# Main > General Discussion >  Help on getting through Artist block??

## LincolnHolmes

So I've been drawing maps for a little over a month now and for some reason I feel like I'm getting nowhere. I am aware that results don't happen within a month, and I'm not worried about my artistic ability. The problem is that I feel like I'm drawing the same map over and over again even though their different each time. It is starting to get annoying. Does anyone have any ideas on how to "mix up" my maps to make them more interesting and so I can get through this Roadblock?? 

Thanks! 
- Lincoln  :Very Happy:

----------


## Chick

Sure, go read more tutorials!   There are dozens of ways to do things, and a lot of them are explained in various tutorials in the How To section of this forum.

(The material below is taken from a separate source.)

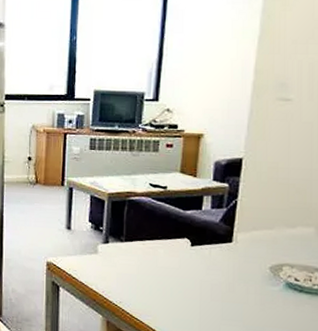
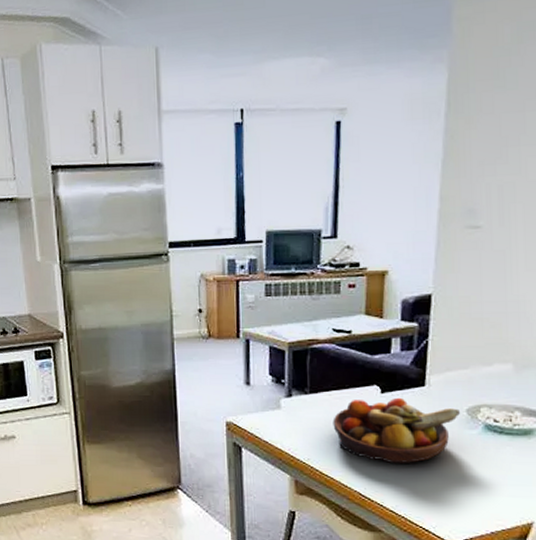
fruit bowl: none [145,250,263,314] -> present [333,397,460,464]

To get you started, there is a great tutorial in the sticky section of Tutorials, called 
Quickstart Guide to Fantasy Mapping: http://www.cartographersguild.com/showthread.php?t=4276

From there, go to 
Hand Drawn Mapping for the Artistically Challenged: http://www.cartographersguild.com/sh...ad.php?t=10655

Once you have completed those two tutorials, you'll be well on your way!! 

And be sure not to miss 
How to Get Your Rivers in the Right Place:  http://www.cartographersguild.com/showthread.php?t=3822

and 
The Most Common Reality Errors:
http://www.cartographersguild.com/sh...ad.php?t=30156

Have fun and I'll look forward to seeing your first map post!

----------


## waldronate

One quick way to get practice is to check out some of the mapmaking requests. Let the person know that you're looking to practice and that the results may not quite be what they were hoping for. Some folks will be very pleased to get any assistance at all (some will whine about quality, but you will still have had the practice). Working to someone else's specification is a sure way to get to try new things!

----------


## LincolnHolmes

I'd never even considered that! Thanks for the tip! I'll be sure to try that out as soon as I can. 
Thanks a heap  :Very Happy:

----------


## jpstod

Are you sharing them?
Are you creating for your own Campaign?
Try doing what I am doing right now...Recreate some older maps from Moduals for others for use in Digital Format

----------


## ChickPea

You can always try one of the monthly challenges too. They're fab for pushing you to try new things and you can bring that experience to your own map-making. More info in the challenges folder.

----------